Mean Field Game of Optimal Relative Investment with Jump Risk

TL;DR

This paper analyzes a mean field game of optimal relative investment considering jump risks and peer competition, providing explicit equilibrium characterizations and approximate Nash equilibria for large agent populations.

Contribution

It introduces a mean field game model with jump risks and derives explicit equilibrium solutions, linking the n-player game to the mean field approximation.

Findings

Explicit mean field equilibrium under jump risk

Approximate Nash equilibrium for large n

Quantitative error bounds for approximation

Abstract

This paper studies the n-player game and the mean field game under the CRRA relative performance on terminal wealth, in which the interaction occurs by peer competition. In the model with n agents, the price dynamics of underlying risky assets depend on a common noise and contagious jump risk modelled by a multi-dimensional nonlinear Hawkes process.
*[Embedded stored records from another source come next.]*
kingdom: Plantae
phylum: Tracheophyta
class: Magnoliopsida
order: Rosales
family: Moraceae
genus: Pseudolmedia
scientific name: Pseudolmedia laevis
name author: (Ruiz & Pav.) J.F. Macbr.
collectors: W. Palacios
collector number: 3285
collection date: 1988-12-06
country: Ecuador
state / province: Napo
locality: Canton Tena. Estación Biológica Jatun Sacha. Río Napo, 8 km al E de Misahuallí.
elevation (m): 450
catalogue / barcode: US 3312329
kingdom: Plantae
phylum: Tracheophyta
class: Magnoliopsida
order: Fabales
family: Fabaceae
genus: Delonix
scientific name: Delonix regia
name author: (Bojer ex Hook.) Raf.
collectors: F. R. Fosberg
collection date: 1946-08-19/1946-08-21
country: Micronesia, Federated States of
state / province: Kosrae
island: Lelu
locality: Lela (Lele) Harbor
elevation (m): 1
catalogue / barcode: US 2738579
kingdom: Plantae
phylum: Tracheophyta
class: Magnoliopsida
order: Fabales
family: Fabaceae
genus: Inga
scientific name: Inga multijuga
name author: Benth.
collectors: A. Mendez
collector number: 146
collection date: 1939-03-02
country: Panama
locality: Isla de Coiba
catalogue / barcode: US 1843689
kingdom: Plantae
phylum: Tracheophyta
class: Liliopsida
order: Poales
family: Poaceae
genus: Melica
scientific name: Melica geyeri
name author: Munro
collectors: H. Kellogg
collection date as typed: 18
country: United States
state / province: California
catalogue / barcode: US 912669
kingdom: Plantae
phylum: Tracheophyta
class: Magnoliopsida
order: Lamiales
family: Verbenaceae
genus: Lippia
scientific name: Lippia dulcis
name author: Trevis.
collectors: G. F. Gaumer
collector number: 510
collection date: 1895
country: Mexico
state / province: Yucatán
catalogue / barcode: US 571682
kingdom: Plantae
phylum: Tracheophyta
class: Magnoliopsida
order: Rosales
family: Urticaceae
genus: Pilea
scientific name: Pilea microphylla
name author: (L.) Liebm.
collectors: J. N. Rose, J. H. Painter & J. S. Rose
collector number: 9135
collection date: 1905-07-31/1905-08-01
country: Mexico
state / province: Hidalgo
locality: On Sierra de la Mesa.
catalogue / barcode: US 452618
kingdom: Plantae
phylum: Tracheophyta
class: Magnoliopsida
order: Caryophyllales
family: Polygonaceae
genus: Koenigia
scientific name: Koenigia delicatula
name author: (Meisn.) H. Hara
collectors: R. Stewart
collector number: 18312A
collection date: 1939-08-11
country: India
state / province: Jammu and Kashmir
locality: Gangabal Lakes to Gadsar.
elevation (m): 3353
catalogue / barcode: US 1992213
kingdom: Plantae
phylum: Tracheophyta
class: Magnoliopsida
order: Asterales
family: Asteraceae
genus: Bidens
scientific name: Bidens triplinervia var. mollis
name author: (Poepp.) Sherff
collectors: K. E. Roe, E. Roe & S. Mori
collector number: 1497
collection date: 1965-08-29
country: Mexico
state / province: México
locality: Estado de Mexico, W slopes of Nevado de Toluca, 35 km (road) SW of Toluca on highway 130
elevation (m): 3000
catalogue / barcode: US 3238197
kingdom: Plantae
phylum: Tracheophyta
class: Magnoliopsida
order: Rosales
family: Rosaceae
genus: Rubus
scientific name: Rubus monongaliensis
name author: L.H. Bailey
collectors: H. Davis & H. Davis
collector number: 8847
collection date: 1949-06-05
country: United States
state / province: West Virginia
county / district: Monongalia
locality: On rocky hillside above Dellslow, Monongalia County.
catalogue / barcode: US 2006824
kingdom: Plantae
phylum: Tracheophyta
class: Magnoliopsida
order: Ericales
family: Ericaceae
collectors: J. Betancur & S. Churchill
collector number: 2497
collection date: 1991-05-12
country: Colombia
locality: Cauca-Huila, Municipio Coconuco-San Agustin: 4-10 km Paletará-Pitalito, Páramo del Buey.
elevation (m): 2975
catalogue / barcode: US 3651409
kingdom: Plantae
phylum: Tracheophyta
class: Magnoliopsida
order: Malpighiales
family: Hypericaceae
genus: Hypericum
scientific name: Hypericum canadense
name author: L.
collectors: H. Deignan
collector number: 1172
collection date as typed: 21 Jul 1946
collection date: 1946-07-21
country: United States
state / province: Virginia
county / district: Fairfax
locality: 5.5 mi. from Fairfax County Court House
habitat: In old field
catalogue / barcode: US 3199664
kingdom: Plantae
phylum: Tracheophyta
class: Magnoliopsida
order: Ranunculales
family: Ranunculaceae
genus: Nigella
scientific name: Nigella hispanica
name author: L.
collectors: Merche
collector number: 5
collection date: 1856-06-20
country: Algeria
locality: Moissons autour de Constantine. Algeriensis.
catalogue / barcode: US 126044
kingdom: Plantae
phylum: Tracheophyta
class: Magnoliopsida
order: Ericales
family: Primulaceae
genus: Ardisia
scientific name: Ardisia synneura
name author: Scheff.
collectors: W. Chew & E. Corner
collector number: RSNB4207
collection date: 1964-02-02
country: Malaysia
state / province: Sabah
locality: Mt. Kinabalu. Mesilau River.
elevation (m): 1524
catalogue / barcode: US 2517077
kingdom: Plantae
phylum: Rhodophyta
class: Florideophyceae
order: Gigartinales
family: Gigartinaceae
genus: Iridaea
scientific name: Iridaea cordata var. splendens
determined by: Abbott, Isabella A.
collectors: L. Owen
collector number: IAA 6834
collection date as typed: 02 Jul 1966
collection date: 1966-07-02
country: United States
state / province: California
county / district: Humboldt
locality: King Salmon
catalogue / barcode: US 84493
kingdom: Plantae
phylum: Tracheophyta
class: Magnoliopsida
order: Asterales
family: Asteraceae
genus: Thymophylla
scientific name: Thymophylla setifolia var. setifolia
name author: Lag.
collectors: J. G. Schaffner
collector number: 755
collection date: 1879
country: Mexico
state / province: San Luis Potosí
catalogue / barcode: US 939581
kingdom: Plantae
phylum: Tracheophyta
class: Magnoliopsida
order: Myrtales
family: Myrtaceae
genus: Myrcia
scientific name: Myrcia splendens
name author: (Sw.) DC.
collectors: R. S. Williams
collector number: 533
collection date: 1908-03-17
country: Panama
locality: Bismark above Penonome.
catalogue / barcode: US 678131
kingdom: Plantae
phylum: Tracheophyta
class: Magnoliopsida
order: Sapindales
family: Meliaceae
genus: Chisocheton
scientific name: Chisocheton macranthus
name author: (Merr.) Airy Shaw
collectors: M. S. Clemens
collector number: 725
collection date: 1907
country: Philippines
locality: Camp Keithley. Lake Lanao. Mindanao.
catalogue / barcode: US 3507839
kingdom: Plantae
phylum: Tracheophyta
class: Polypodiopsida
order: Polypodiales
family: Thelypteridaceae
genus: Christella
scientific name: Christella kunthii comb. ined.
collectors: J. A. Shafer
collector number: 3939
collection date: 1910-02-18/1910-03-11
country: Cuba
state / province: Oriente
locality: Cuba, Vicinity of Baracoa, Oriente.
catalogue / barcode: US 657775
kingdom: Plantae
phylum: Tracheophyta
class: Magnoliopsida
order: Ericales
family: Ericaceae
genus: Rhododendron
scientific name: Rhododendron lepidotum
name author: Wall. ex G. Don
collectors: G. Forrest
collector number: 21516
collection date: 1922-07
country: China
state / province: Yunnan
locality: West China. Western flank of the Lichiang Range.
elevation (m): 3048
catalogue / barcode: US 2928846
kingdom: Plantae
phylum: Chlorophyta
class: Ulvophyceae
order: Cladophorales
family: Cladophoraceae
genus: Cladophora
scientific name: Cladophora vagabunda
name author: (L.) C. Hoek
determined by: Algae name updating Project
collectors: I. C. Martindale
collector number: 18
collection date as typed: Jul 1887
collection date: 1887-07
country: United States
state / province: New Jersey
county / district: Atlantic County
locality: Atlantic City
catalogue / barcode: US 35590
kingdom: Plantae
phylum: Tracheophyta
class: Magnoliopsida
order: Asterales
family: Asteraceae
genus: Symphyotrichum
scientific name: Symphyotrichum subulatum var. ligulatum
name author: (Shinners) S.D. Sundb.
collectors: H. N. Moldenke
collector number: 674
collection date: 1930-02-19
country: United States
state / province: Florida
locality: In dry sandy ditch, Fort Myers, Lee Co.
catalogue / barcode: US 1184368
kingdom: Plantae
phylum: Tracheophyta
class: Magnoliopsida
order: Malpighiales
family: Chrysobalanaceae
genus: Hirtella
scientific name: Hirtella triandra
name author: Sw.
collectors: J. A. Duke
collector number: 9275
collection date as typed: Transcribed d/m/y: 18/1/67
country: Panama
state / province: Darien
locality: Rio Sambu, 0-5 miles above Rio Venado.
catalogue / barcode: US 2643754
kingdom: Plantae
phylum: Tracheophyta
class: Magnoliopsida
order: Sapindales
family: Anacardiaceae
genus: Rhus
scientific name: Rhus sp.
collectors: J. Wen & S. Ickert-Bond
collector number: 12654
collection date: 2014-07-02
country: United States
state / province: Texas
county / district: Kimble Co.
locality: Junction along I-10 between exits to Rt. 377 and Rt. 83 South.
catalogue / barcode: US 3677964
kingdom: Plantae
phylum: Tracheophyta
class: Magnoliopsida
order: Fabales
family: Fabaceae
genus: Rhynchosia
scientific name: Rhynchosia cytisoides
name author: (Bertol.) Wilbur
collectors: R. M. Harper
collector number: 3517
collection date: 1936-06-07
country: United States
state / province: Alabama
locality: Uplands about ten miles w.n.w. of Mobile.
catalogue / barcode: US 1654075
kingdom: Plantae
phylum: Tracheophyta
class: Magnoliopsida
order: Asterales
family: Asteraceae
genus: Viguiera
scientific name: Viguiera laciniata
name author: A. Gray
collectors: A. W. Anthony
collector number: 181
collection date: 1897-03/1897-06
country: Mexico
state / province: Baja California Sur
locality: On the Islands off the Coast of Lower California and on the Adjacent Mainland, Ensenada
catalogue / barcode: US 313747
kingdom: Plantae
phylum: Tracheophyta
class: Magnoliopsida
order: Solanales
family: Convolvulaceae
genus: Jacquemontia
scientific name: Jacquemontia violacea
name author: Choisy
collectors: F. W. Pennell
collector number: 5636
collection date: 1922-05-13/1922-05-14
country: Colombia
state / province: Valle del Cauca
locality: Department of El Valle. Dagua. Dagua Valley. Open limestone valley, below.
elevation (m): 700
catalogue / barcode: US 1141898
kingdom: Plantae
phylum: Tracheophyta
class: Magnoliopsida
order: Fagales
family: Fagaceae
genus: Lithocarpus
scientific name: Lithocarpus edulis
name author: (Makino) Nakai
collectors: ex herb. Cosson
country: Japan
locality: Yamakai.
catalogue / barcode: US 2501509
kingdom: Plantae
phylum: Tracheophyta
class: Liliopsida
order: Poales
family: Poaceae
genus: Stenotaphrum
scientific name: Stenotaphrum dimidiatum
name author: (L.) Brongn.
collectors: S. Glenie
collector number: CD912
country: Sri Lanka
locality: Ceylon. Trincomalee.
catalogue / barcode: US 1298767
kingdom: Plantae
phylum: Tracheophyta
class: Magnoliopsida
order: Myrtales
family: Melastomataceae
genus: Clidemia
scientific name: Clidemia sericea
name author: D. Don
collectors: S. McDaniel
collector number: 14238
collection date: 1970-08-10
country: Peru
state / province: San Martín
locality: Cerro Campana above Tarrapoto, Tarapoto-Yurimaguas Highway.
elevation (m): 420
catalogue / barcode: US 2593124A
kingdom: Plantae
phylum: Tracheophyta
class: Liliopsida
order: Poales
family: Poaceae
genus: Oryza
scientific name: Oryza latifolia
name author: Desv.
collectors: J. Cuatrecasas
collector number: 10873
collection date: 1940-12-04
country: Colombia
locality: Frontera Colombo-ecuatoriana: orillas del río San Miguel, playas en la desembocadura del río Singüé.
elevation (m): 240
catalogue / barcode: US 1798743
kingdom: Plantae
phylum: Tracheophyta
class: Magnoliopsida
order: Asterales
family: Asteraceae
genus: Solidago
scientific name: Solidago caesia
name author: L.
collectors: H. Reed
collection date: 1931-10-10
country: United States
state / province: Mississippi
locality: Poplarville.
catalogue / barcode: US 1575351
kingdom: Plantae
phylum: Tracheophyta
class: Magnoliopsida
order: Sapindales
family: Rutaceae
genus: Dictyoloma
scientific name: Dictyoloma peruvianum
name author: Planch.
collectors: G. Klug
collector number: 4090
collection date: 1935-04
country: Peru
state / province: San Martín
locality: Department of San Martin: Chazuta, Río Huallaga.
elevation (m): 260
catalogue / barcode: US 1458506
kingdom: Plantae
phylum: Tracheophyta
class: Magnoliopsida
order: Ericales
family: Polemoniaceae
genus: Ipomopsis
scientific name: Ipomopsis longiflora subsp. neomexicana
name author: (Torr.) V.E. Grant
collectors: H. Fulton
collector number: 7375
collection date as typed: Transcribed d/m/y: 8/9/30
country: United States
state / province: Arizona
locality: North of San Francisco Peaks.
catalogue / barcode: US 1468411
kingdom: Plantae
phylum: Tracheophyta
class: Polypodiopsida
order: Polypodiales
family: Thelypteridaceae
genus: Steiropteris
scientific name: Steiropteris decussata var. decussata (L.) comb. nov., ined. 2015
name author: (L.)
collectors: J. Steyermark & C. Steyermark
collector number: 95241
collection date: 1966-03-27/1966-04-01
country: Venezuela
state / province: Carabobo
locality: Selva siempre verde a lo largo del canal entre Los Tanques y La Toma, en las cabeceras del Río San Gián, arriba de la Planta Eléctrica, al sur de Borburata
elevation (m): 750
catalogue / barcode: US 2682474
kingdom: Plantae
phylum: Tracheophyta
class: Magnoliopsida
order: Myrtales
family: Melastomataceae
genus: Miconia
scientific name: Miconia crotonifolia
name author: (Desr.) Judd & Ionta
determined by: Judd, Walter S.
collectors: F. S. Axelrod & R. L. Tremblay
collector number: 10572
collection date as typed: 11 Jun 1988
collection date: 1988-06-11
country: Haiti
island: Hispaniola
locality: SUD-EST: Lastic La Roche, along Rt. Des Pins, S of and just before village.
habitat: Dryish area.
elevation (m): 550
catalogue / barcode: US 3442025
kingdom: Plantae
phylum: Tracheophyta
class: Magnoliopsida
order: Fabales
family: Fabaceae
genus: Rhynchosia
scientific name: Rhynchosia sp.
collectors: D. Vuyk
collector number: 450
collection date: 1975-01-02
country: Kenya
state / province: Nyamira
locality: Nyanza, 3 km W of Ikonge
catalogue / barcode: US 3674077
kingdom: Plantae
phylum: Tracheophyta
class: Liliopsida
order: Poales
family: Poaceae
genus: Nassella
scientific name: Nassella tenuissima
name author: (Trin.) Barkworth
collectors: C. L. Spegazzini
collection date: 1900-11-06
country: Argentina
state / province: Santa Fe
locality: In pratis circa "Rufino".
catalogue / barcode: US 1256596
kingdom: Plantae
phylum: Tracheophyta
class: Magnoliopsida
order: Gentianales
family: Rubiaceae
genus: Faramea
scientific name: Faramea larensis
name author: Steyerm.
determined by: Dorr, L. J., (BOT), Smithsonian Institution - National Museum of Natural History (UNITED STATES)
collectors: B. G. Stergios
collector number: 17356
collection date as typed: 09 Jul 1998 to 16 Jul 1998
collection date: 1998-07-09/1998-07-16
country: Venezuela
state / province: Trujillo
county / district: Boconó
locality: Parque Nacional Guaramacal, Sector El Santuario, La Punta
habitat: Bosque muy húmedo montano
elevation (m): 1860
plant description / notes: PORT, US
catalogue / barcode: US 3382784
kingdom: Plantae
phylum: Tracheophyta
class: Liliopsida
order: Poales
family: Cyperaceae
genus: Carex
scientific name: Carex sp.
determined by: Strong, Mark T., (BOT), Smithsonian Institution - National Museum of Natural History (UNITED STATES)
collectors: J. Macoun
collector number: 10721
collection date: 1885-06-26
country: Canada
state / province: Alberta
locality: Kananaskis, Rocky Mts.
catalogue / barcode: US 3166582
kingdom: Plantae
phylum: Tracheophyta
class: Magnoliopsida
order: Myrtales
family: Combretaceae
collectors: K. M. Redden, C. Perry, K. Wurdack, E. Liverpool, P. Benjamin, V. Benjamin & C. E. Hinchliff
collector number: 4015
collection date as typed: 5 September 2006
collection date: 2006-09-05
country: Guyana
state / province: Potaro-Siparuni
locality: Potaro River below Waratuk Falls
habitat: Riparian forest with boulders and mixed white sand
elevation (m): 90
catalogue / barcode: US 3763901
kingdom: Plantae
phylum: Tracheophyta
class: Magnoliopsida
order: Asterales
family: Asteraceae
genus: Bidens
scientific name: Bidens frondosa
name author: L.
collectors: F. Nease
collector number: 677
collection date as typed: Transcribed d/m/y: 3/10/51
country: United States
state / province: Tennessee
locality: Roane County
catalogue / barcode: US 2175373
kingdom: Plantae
With a continuum of agents, we formulate the MFG problem and characterize a deterministic mean field equilibrium in an analytical form under some conditions, allowing us to investigate some impacts of model parameters in the limiting model and discuss some financial implications. Moreover, based on the mean field equilibrium, we construct an approximate Nash equilibrium for the n-player game when n is sufficiently large. The explicit order of the approximation error is also derived.